These social bruises are “as typical for an adolescent as skinned knees are for preschoolers,” say Laura S. Kastner and Jennifer F. Wyatt in The Seven-Year Stretch: How Families Work Together to Grow Through Adolescence. At one time or another, most teens will:

• Have a significant fight with a friend. They may start it, or their friend may start it.

• Lose an important friend, either by getting dropped by that person or by dropping that person.

• Be on the receiving end of a mean or nasty comment or action or be on the giving end of meanness.

• Be the object of gossip. Most will gossip about others.

• Be excluded in some way from a group they want to belong to or a party they want to attend. Will exclude someone else from a group.

The first thing that stands out in this list is that most teenagers are on both the giving and receiving end of these negative behaviors. That alone may keep you from rushing off to intervene in your teen’s social life: your teen isn’t the only one to have her feelings hurt by a friend. Odds are, she’s done it herself.

As tempting as it may be to get in the middle of these friendship problems, it’s best to stay out and let teens solve it on their own. When you step in to rescue your teenager, you’re sending the message, “You can’t do it.”

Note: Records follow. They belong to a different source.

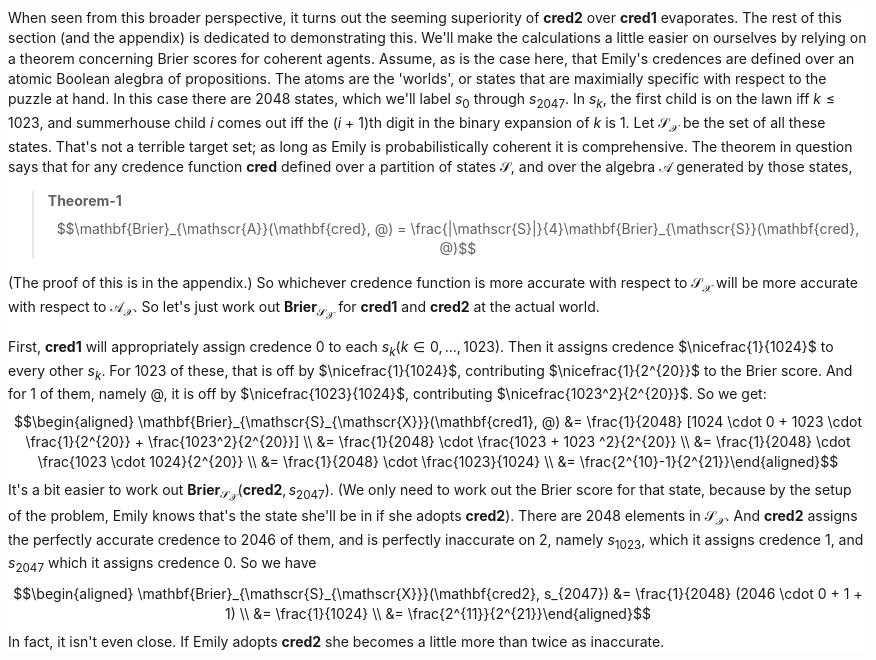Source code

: When seen from this broader perspective, it turns out the seeming
superiority of **cred2** over **cred1** evaporates. The rest of this
section (and the appendix) is dedicated to demonstrating this. We'll
make the calculations a little easier on ourselves by relying on a
theorem concerning Brier scores for coherent agents. Assume, as is the
case here, that Emily's credences are defined over an atomic Boolean
alegbra of propositions. The atoms are the 'worlds', or states that are
maximially specific with respect to the puzzle at hand. In this case
there are 2048 states, which we'll label $s_0$ through $s_{2047}$. In
$s_k$, the first child is on the lawn iff $k \leq 1023$, and summerhouse
child $i$ comes out iff the ($i$ + 1)th digit in the binary expansion of
$k$ is 1. Let $\mathscr{S}_\mathscr{X}$ be the set of all these states.
That's not a terrible target set; as long as Emily is probabilistically
coherent it is comprehensive. The theorem in question says that for any
credence function **cred** defined over a partition of states
$\mathscr{S}$, and over the algebra $\mathscr{A}$ generated by those
states,

> **Theorem-1**
> $$\mathbf{Brier}_{\mathscr{A}}(\mathbf{cred}, @) = \frac{|\mathscr{S}|}{4}\mathbf{Brier}_{\mathscr{S}}(\mathbf{cred}, @)$$

(The proof of this is in the appendix.) So whichever credence function
is more accurate with respect to $\mathscr{S}_{\mathscr{X}}$ will be
more accurate with respect to $\mathscr{A}_{\mathscr{X}}$. So let's just
work out $\mathbf{Brier}_{\mathscr{S}_{\mathscr{X}}}$ for **cred1** and
**cred2** at the actual world.

First, **cred1** will appropriately assign credence 0 to each
$s_k (k \in {0, ..., 1023})$. Then it assigns credence
$\nicefrac{1}{1024}$ to every other $s_k$. For 1023 of these, that is
off by $\nicefrac{1}{1024}$, contributing $\nicefrac{1}{2^{20}}$ to the
Brier score. And for 1 of them, namely @, it is off by
$\nicefrac{1023}{1024}$, contributing $\nicefrac{1023^2}{2^{20}}$. So we
get: $$\begin{aligned}
\mathbf{Brier}_{\mathscr{S}_{\mathscr{X}}}(\mathbf{cred1}, @) &= \frac{1}{2048} [1024 \cdot 0 + 1023 \cdot \frac{1}{2^{20}} + \frac{1023^2}{2^{20}}] \\
&= \frac{1}{2048} \cdot \frac{1023 + 1023 ^2}{2^{20}} \\
&= \frac{1}{2048} \cdot \frac{1023 \cdot 1024}{2^{20}} \\
&= \frac{1}{2048} \cdot \frac{1023}{1024} \\
&= \frac{2^{10}-1}{2^{21}}\end{aligned}$$ It's a bit easier to work out
$\mathbf{Brier}_{\mathscr{S}_{\mathscr{X}}}(\mathbf{cred2}, s_{2047})$.
(We only need to work out the Brier score for that state, because by the
setup of the problem, Emily knows that's the state she'll be in if she
adopts **cred2**). There are 2048 elements in
$\mathscr{S}_{\mathscr{X}}$. And **cred2** assigns the perfectly
accurate credence to 2046 of them, and is perfectly inaccurate on 2,
namely $s_{1023}$, which it assigns credence 1, and $s_{2047}$ which it
assigns credence 0. So we have $$\begin{aligned}
\mathbf{Brier}_{\mathscr{S}_{\mathscr{X}}}(\mathbf{cred2}, s_{2047}) &= \frac{1}{2048} (2046 \cdot 0 + 1 + 1) \\
&= \frac{1}{1024} \\
&= \frac{2^{11}}{2^{21}}\end{aligned}$$ In fact, it isn't even close. If
Emily adopts **cred2** she becomes a little more than twice as
inaccurate.


[^1]: Thanks to \[redacted for anonymous review\] for helpful comments.
[^2]: Though they do licence others; see section 2.4 for more
[^3]: Greaves has four other cases, but the Imps case is the only one
[^4]: For further discussion of epistemic consequentialism, see
[^5]: \[Redacted\] gives a more direct and elegant proof of this result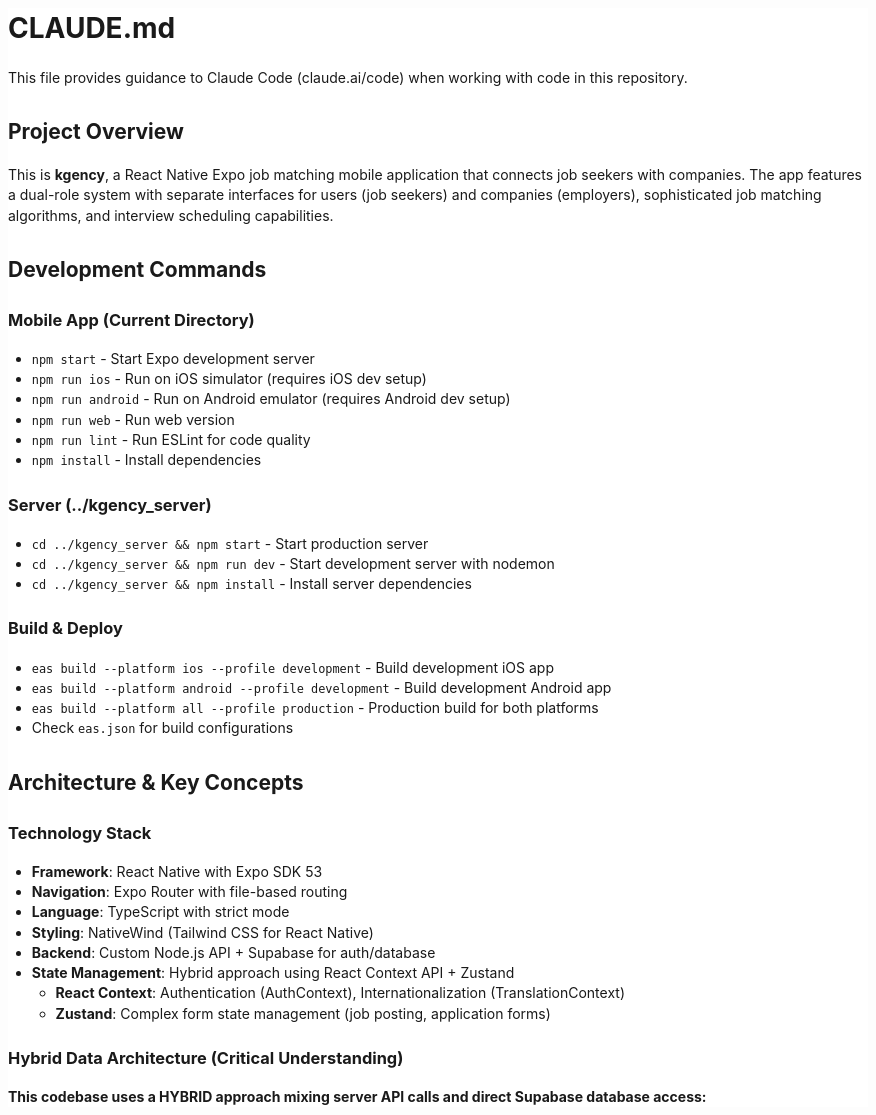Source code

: # CLAUDE.md

This file provides guidance to Claude Code (claude.ai/code) when working with code in this repository.

## Project Overview

This is **kgency**, a React Native Expo job matching mobile application that connects job seekers with companies. The app features a dual-role system with separate interfaces for users (job seekers) and companies (employers), sophisticated job matching algorithms, and interview scheduling capabilities.

## Development Commands

### Mobile App (Current Directory)
- `npm start` - Start Expo development server
- `npm run ios` - Run on iOS simulator (requires iOS dev setup)
- `npm run android` - Run on Android emulator (requires Android dev setup)
- `npm run web` - Run web version
- `npm run lint` - Run ESLint for code quality
- `npm install` - Install dependencies

### Server (../kgency_server)
- `cd ../kgency_server && npm start` - Start production server
- `cd ../kgency_server && npm run dev` - Start development server with nodemon
- `cd ../kgency_server && npm install` - Install server dependencies

### Build & Deploy
- `eas build --platform ios --profile development` - Build development iOS app
- `eas build --platform android --profile development` - Build development Android app
- `eas build --platform all --profile production` - Production build for both platforms
- Check `eas.json` for build configurations

## Architecture & Key Concepts

### Technology Stack
- **Framework**: React Native with Expo SDK 53
- **Navigation**: Expo Router with file-based routing
- **Language**: TypeScript with strict mode
- **Styling**: NativeWind (Tailwind CSS for React Native)
- **Backend**: Custom Node.js API + Supabase for auth/database
- **State Management**: Hybrid approach using React Context API + Zustand
  - **React Context**: Authentication (AuthContext), Internationalization (TranslationContext)
  - **Zustand**: Complex form state management (job posting, application forms)

### Hybrid Data Architecture (Critical Understanding)
**This codebase uses a HYBRID approach mixing server API calls and direct Supabase database access:**
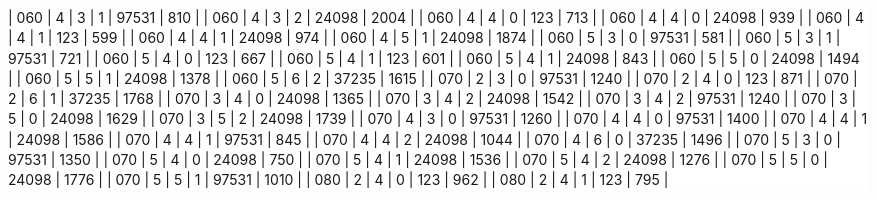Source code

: | 060  | 4      | 3         | 1     | 97531 | 810  |
| 060  | 4      | 3         | 2     | 24098 | 2004 |
| 060  | 4      | 4         | 0     | 123   | 713  |
| 060  | 4      | 4         | 0     | 24098 | 939  |
| 060  | 4      | 4         | 1     | 123   | 599  |
| 060  | 4      | 4         | 1     | 24098 | 974  |
| 060  | 4      | 5         | 1     | 24098 | 1874 |
| 060  | 5      | 3         | 0     | 97531 | 581  |
| 060  | 5      | 3         | 1     | 97531 | 721  |
| 060  | 5      | 4         | 0     | 123   | 667  |
| 060  | 5      | 4         | 1     | 123   | 601  |
| 060  | 5      | 4         | 1     | 24098 | 843  |
| 060  | 5      | 5         | 0     | 24098 | 1494 |
| 060  | 5      | 5         | 1     | 24098 | 1378 |
| 060  | 5      | 6         | 2     | 37235 | 1615 |
| 070  | 2      | 3         | 0     | 97531 | 1240 |
| 070  | 2      | 4         | 0     | 123   | 871  |
| 070  | 2      | 6         | 1     | 37235 | 1768 |
| 070  | 3      | 4         | 0     | 24098 | 1365 |
| 070  | 3      | 4         | 2     | 24098 | 1542 |
| 070  | 3      | 4         | 2     | 97531 | 1240 |
| 070  | 3      | 5         | 0     | 24098 | 1629 |
| 070  | 3      | 5         | 2     | 24098 | 1739 |
| 070  | 4      | 3         | 0     | 97531 | 1260 |
| 070  | 4      | 4         | 0     | 97531 | 1400 |
| 070  | 4      | 4         | 1     | 24098 | 1586 |
| 070  | 4      | 4         | 1     | 97531 | 845  |
| 070  | 4      | 4         | 2     | 24098 | 1044 |
| 070  | 4      | 6         | 0     | 37235 | 1496 |
| 070  | 5      | 3         | 0     | 97531 | 1350 |
| 070  | 5      | 4         | 0     | 24098 | 750  |
| 070  | 5      | 4         | 1     | 24098 | 1536 |
| 070  | 5      | 4         | 2     | 24098 | 1276 |
| 070  | 5      | 5         | 0     | 24098 | 1776 |
| 070  | 5      | 5         | 1     | 97531 | 1010 |
| 080  | 2      | 4         | 0     | 123   | 962  |
| 080  | 2      | 4         | 1     | 123   | 795  |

Your job is not to eliminate all suffering or difficulty from your teen’s life. Provide a listening ear and, unless the problem becomes a serious one—your child feels physically threatened, for example, or the teasing has become so constant that it is harassment—it’s best to stay on the sidelines. If a truly serious pattern exists, you may need to call the school to get help from a counselor or administrator.